For the support, it needs to be found by trial and error, if you do not have background knowledge about the data. For some datasets, there might be nothing frequent for 0.01 % but for other datasets, there may be millions of patterns for minsup = 0.99%. So it really depends on the data. Usually, I start with a very high value, and decrease it until I find enough patterns.
For the confidence, it is easier to set than the support. The reason is that the confidence of a rule X-->Y represents the conditional probability that X will be followed by Y. So, for some applications, you may perhaps be interested in something having a confidence of at least 50% for instance or even higher. And rules with a very low confidence such as 10% would certainly be useless. So I would start with something high like 75 % or 80% as minconf threshold and decrease it if i find nothing.
>Will sequential rules generate less rules than association rule mining? Intuitively, it appears so because there are significantly less transactions when you can group together your transaction database.
Yes, that is correct. In the CMRules papers, it was shown that Sequential Rules are a subset of the set of association rules. There will always be no more sequential rules than there are association rules. Basically, a sequential rules is an association rules were we enforce some additional ordering constraint that X must be before Y.
>And just to be clear, is it safe to say that association rules cannot be used accurately for prediction? Because even though items may be closely associated with each other, we can not necessarily say that one item occurs because of the other item.

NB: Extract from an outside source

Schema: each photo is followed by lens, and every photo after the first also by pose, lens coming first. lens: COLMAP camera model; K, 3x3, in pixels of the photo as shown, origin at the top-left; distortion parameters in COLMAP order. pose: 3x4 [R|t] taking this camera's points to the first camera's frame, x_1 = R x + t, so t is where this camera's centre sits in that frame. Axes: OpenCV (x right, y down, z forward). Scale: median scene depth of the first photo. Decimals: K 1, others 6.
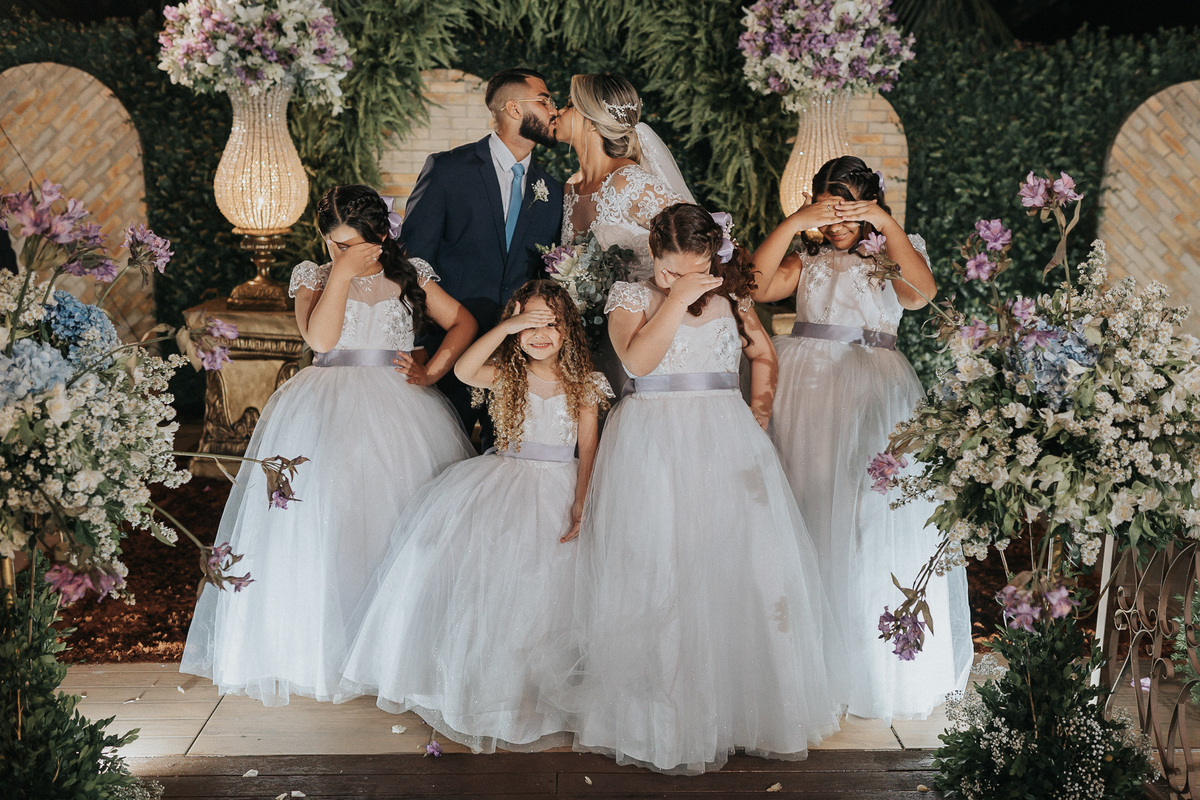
lens RADIAL K [[1174.1, 0, 615.6], [0, 1174.1, 400.8], [0, 0, 1]] dist [-0.002585, 0.001933]
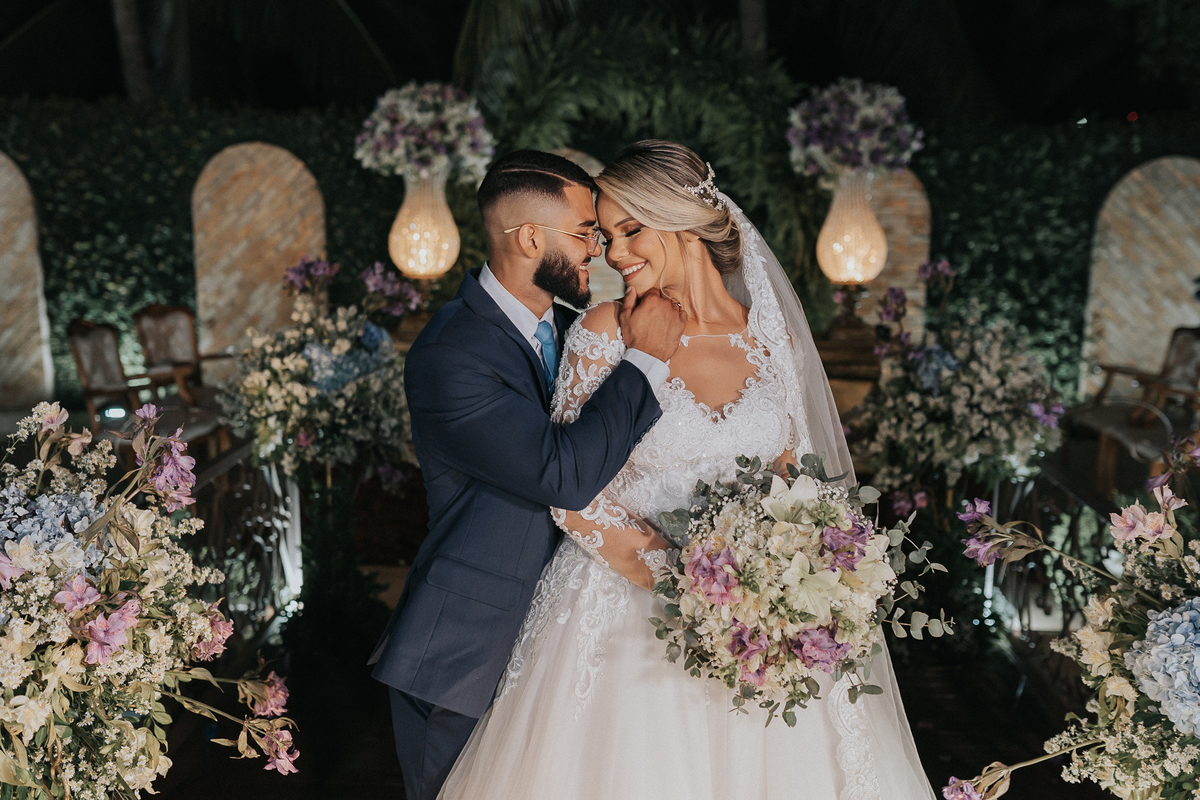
lens RADIAL K [[1231.3, 0, 600.0], [0, 1231.3, 400.0], [0, 0, 1]] dist [-0.010608, -0.009888]
pose [[0.996542, 0.018122, -0.081089, 0.014526], [-0.020525, 0.999372, -0.028900, 0.034640], [0.080514, 0.030464, 0.996288, -0.388259]]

Because association rules do not consider the time or ordering between events, it is quite possible that they would not perform well for domains where the time or ordering between events is important. However, there are some applications where the time is not important. In that case, we could assume that they could perform well. So if time or the ordering is important, sequential rules have a good chance of performing better, in my opinion. But it is always good to compare different methods to see how they really compare to each other in real-life, as for different kind of data, some methods sometimes work better or worse.